You reach the walls.  You put your head down and push.  The walls are made of thick tree trunks.  They give, but just a little.  You have done this before.  The walls will fall.  They always do.

Now the citizens are dropping heavy rocks from the parapets.  They hurt, but they can’t stop you.  You push.  The walls creak.  You push.  They begin to crack.  You push.  You push.  You push.

Suddenly, the most horrible sight appears in front of you.  It makes a terrifying sound.  Fear racks your body.  You have forgotten about the wall.

The defenders have lowered a War Pig.Pig

It is directly in front of your eyes.  Nothing is more terrible.  You are in total panic.  You must flee.  You must.  As you do, you trample and scatter your own men.  The entire assault dissolves into chaos.  The battle is over.  You have lost, and you have lost miserably.

This story actually played out in Edessa around 540 AD.  The attackers had one War Elephant.  The defenders successfully defended their town with one War Pig.

A War Elephant is a well-trained, heavily armored, living, breathing battering ram.  You can stop one, but most likely, you won’t.  They are too big and too strong.   Your walls will lie in ruins long before you do enough damage to stop a War Elephant.

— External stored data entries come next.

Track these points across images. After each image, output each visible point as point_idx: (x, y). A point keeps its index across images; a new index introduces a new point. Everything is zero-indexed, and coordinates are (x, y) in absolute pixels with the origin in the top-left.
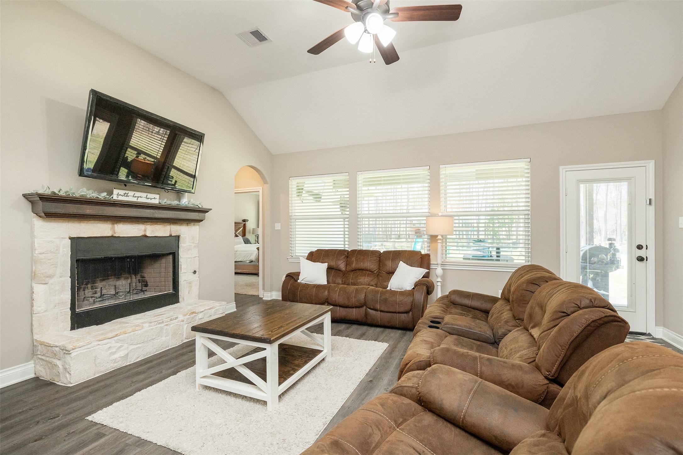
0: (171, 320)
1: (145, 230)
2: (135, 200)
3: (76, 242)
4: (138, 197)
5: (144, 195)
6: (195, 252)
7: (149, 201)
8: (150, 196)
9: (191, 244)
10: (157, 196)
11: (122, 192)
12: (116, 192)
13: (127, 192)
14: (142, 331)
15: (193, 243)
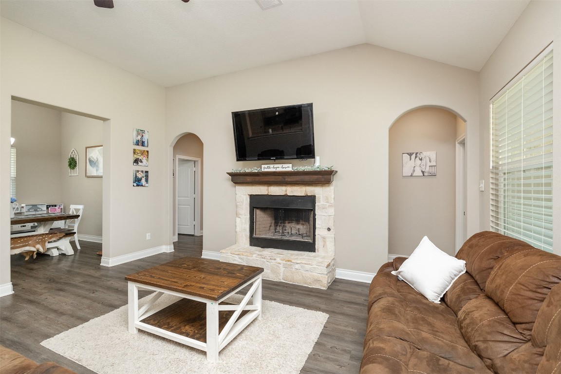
0: (271, 259)
1: (286, 191)
2: (274, 170)
3: (252, 197)
4: (276, 168)
5: (280, 166)
6: (331, 211)
7: (284, 170)
8: (285, 166)
9: (325, 203)
10: (290, 165)
11: (266, 166)
12: (263, 166)
13: (269, 165)
14: (252, 258)
15: (328, 202)
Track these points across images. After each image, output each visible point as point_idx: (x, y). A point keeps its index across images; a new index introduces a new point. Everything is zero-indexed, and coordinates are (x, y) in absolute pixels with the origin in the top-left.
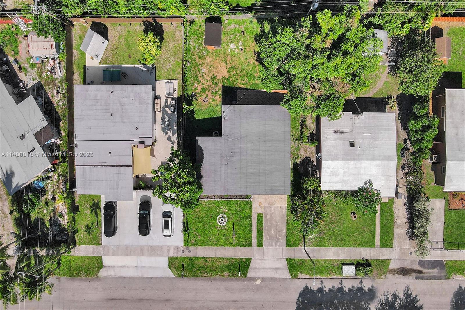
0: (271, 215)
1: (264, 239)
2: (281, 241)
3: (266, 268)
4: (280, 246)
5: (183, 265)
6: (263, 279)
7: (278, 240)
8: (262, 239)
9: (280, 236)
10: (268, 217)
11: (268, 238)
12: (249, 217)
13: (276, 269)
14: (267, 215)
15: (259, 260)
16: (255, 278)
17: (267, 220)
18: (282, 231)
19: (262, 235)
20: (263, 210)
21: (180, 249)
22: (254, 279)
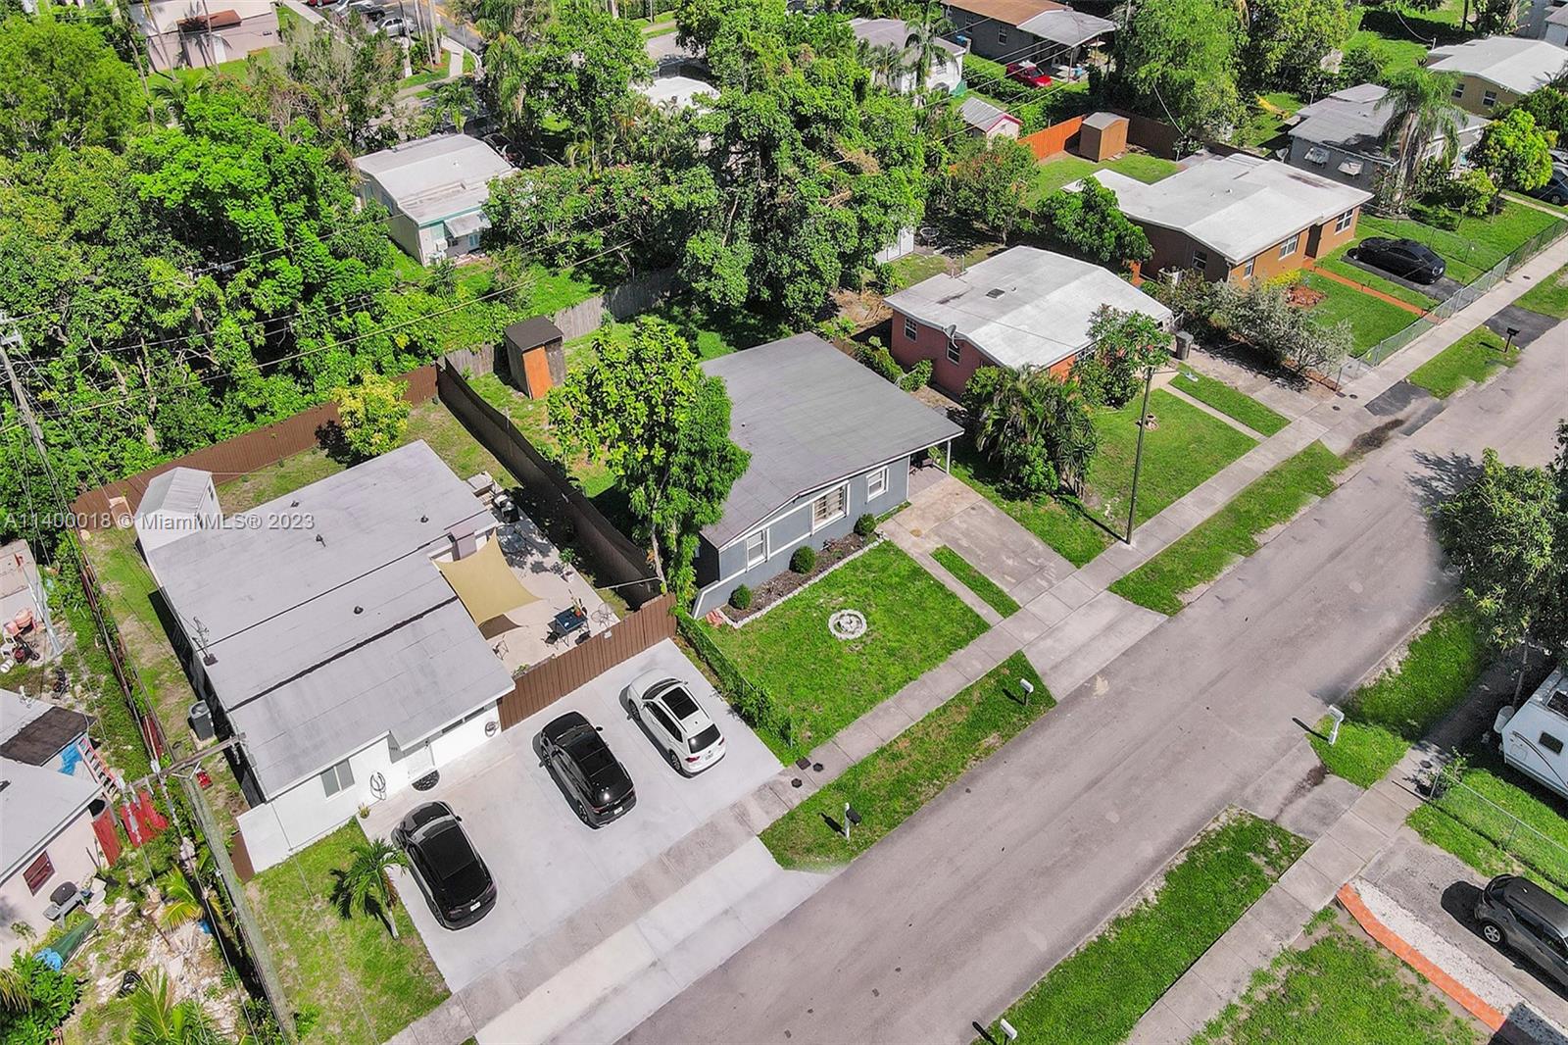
0: (966, 534)
1: (1006, 590)
2: (1052, 564)
3: (1083, 646)
4: (1061, 577)
5: (829, 821)
6: (1104, 672)
7: (1042, 568)
8: (1000, 592)
9: (1037, 558)
10: (964, 543)
11: (1014, 581)
12: (917, 573)
13: (1110, 628)
14: (956, 542)
15: (1043, 639)
16: (1083, 685)
17: (967, 550)
18: (1029, 545)
19: (990, 584)
20: (937, 538)
21: (781, 783)
22: (1083, 691)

A War Pig has no training and no armor.  A War Pig is nothing more than a frightened squealing pig.  The only advantage of a War Pig is that War Elephants are deathly afraid of them.

You thought they feared mice, didn’t you?  According to written records, War Pigs were used in more than just this one battle.  In 266 BC, the siege of Megara was broken when the War Elephants bolted at the sight of flaming War Pigs running their way.  The Romans used War Pigs (and War Rams) in 275 BC against Pyrrhus.  There are other instances.

What in all that is holy does this have to do with stenography?

You are a steno War Elephant.  You are well trained.  You are heavily-armored with techniques to keep you writing strong and clear.  The walls of your steno class cannot hold you.  You will push until they fall.  Victory will be yours.  Nothing can stop you.  Nothing.

Except a steno War Pig.

What is a steno War Pig?  It is the same thing as a real War Pig.  It is nothing.  It cannot influence your battle.  It is weak.  It is insignificant.  It has no power.

Unless you fear it.

Why do you let your test nerves control you?  You know they detract from your abilities.  You know they keep you from achieving your best score.  You know that your scores would rise without them.

Chill out, steno babies.  You’re doing it to yourselves.

What Steno Briefs Should you Learn Right Now?

As court-reporting students, you are faced with a constant flood of new outlines to learn.

Nobody knows all of them, and nobody can learn all of them right now.

And that begs the question, “What briefs should you learn right now?”

The answer is elegant and simple: learn the ones that give you the most trouble.  A word that shows up time after time after time is a better candidate to be briefed than one that appears sporadically.

Here’s an example:  Learning a brief for “record” is much more important than learning a brief for “reformation.”  “Record” is a very popularly used term.  Knowing “reformation” is nice, but it isn’t very popular and the stroke itself is probably a bit hard.  When you learn “record,” you are solving a problem that you face every day.  You can’t say that about “reformation.”

Am I saying that you should never learn a brief for “reformation”?  No, not at all.  You will probably learn it when you learn “reform,” but even “reform” is not as popular as “record.”  I would learn “reform” way down the steno avenue after I learned “record.”  As to “reformation,” I decided long ago that the brief was too hard.  I am much better off using two easy strokes, rather than one hard one.  If “reformation” was more popular, perhaps I would look for an easier brief.

What are the briefs that show up the most?  That’s fairly easy to figure out.  Review your dictations, and write down the problem words.  From that list, pick out a few of the really popular ones, and work on their outlines.

Review your drills.

Make a list of problem words.

Memorize the most popular words on your list.

I have much more detailed methods that we can talk about another day, but if you follow the simple plan that I just outlined, and you will have an effective method of memorizing briefs.